Tax reform and climate change
The Productivity Commission has just released a draft report on climate change adaptation for public comment. The report examines economic reform options in two broad categories: adaptations to uncertain future climate trends with benefits only under certain climate change scenarios – to which it gives low priority; and, low-cost, reversible actions that can be taken to prepare for future climate change.

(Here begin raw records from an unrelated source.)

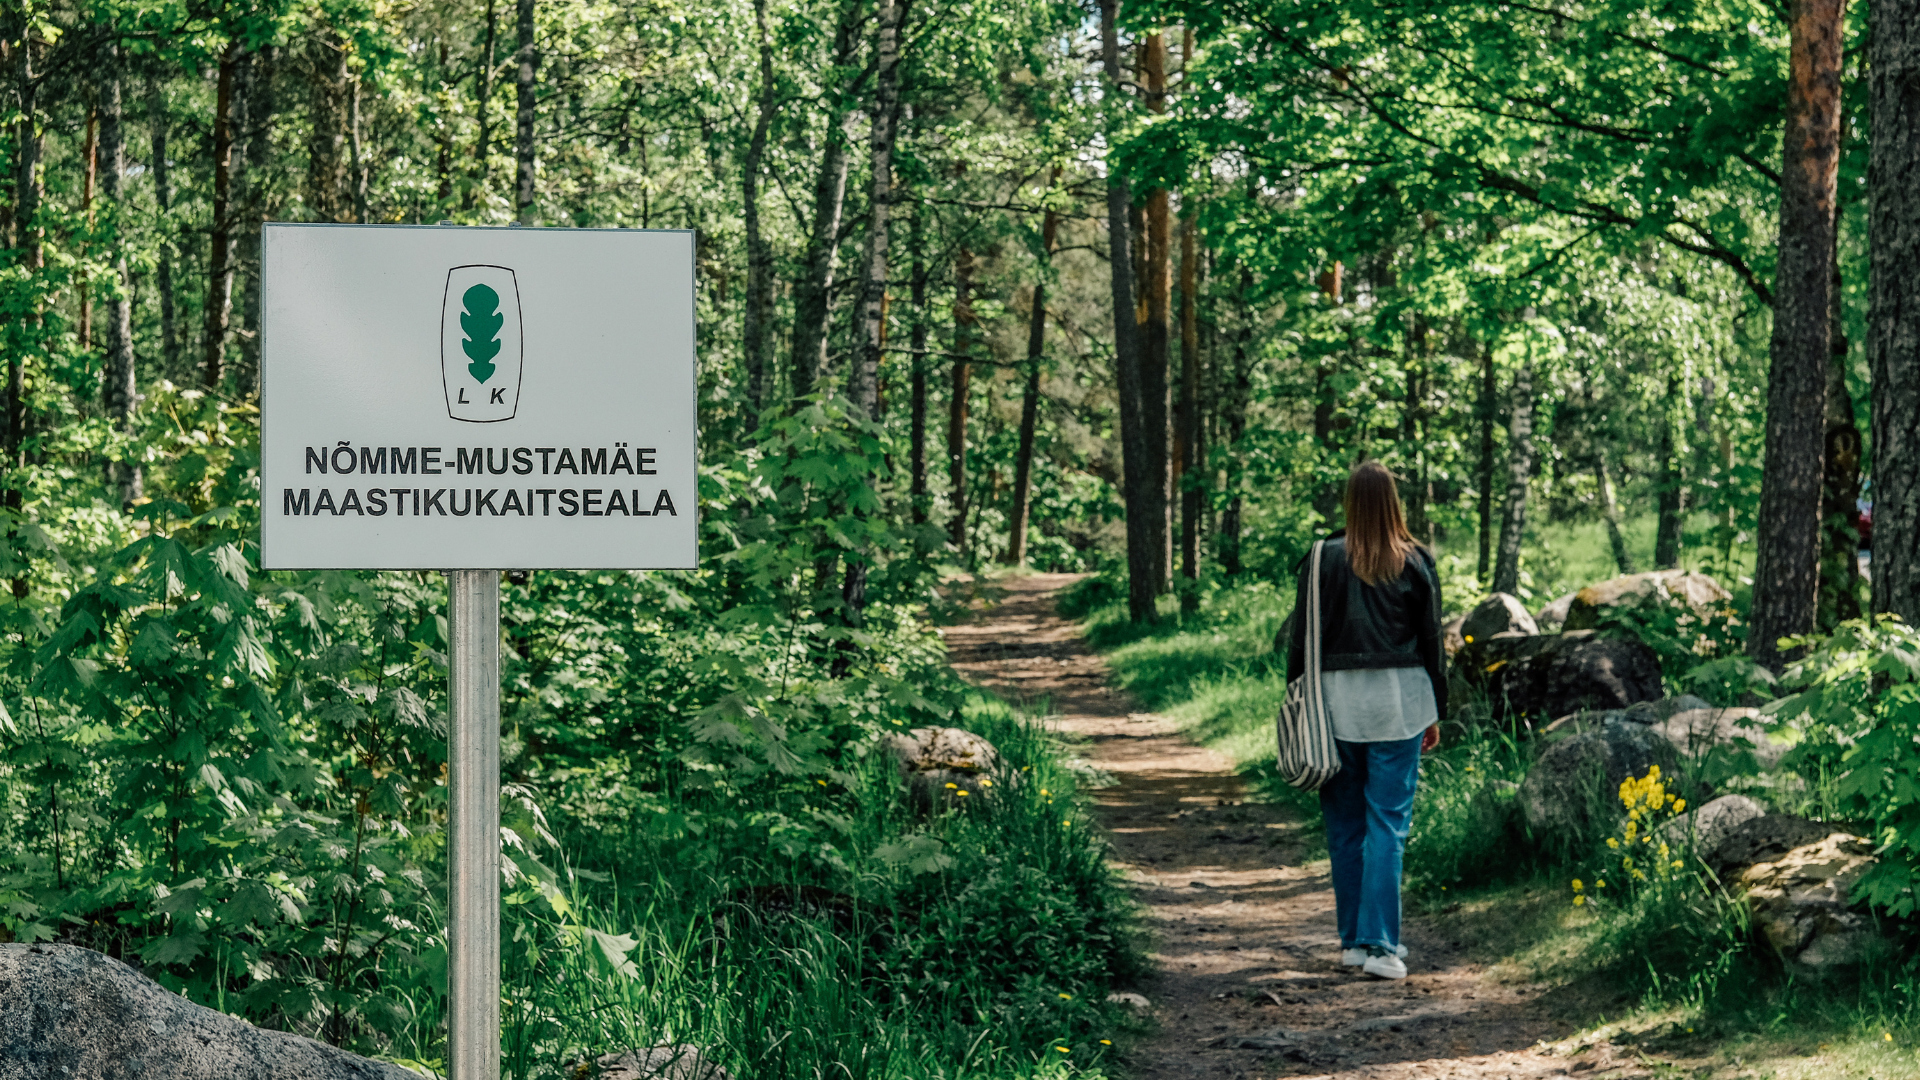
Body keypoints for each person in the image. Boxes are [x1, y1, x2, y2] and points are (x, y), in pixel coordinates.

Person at [1287, 461, 1445, 981]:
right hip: (1401, 704)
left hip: (1335, 707)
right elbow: (1432, 641)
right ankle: (1380, 944)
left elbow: (1301, 640)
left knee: (1344, 825)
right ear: (1394, 501)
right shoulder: (1415, 559)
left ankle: (1354, 941)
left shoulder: (1321, 558)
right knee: (1387, 824)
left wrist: (1296, 703)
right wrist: (1437, 709)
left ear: (1349, 502)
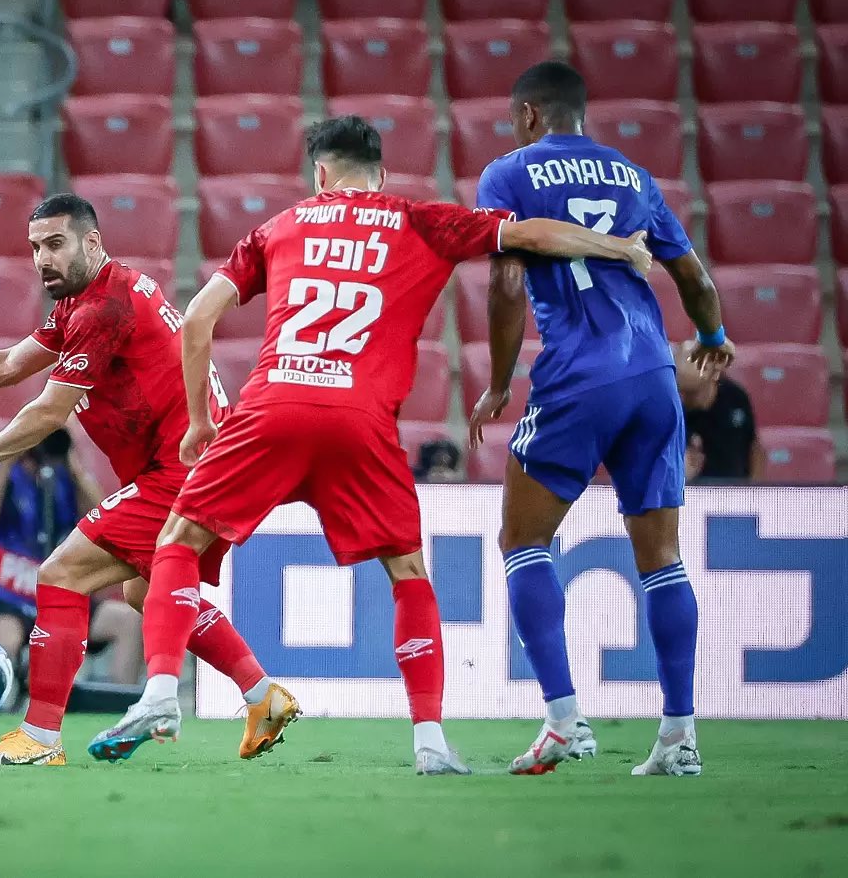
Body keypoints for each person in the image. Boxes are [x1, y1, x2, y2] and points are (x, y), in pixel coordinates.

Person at [88, 114, 658, 774]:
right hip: (360, 422)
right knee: (408, 575)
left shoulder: (279, 227)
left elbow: (196, 318)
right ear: (380, 175)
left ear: (320, 174)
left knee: (178, 542)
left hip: (273, 408)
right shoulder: (420, 221)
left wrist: (197, 420)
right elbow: (530, 234)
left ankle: (160, 694)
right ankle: (430, 742)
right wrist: (620, 249)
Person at [0, 193, 298, 767]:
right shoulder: (85, 301)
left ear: (92, 242)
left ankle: (40, 737)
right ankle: (263, 695)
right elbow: (9, 364)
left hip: (184, 469)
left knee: (61, 573)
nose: (43, 259)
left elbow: (48, 411)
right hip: (200, 466)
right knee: (142, 591)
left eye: (56, 244)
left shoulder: (101, 310)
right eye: (35, 247)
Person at [469, 62, 734, 777]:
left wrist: (498, 383)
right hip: (652, 376)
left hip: (579, 375)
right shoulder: (635, 178)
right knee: (662, 557)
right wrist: (712, 338)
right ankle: (679, 737)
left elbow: (507, 282)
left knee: (523, 539)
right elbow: (693, 277)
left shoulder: (508, 173)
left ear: (529, 114)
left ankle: (564, 722)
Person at [0, 428, 144, 688]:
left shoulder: (65, 477)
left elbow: (107, 526)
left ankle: (118, 702)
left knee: (129, 621)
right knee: (6, 639)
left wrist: (74, 468)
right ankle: (1, 704)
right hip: (7, 597)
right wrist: (8, 457)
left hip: (62, 595)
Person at [675, 341, 764, 482]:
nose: (685, 398)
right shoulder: (673, 409)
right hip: (695, 492)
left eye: (692, 392)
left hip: (737, 491)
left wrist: (754, 488)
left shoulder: (735, 397)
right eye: (682, 391)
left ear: (712, 377)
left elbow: (754, 447)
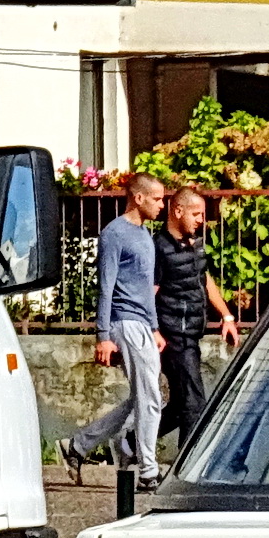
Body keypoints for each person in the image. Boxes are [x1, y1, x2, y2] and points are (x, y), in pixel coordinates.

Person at [61, 173, 169, 491]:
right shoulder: (115, 233)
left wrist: (154, 327)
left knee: (145, 397)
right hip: (125, 323)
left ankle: (79, 446)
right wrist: (103, 335)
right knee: (150, 398)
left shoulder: (145, 235)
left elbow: (145, 290)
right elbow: (106, 286)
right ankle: (148, 471)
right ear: (139, 198)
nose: (162, 205)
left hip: (142, 325)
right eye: (157, 198)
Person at [154, 187, 240, 451]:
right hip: (173, 334)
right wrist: (153, 329)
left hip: (192, 331)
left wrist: (226, 316)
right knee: (194, 403)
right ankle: (186, 466)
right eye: (196, 214)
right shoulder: (159, 247)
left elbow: (204, 281)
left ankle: (129, 444)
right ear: (178, 211)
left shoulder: (196, 246)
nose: (201, 220)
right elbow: (150, 291)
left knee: (182, 405)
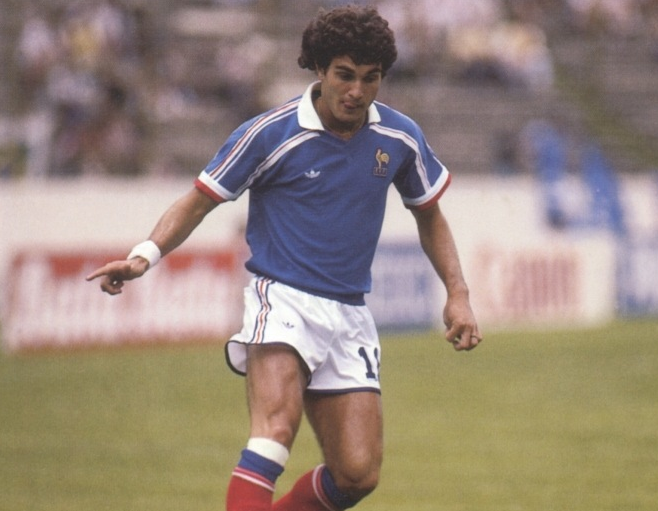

The PC is staffed with economists not climate change scientists, so this report looks at economic resilience rather than carbon dioxide or sea levels. In its area of expertise it is bold and clear: change the tax base to increase flexibility and adaptability. Naturally, it condemns Stamp Duty which traps citizens in their homes and endorses Land Value Tax which promotes mobility and the matching of needs to resources. It says:
“Economic reform can build the adaptive capacity of the community
“Economic reform that addresses market failures, or addresses the unintended consequences of current policies, could improve people’s management of current climate risks. Existing policies may limit the ability of markets to reallocate resources in response to extreme weather events and future climate change. For instance, taxes on property transfers (stamp duties) can inhibit the movement of labour and capital and the efficient use of land, and state and territory insurance taxes and levies can distort the ways in which households and businesses manage the risks they face. Replacing these inefficient taxes with less distortionary taxes, such as broadly based land taxes, would likely enhance economic performance, as well as the community’s ability to respond to a changing climate.”
The PC calls this a ‘no-regret’ reform with economic and social benefits whatever the climate change outcome. In a country of “drought and flooding rains”, tax reform that enhances our hardiness and capacity to change wins whatever one’s opinion on the divisive issue of climate change.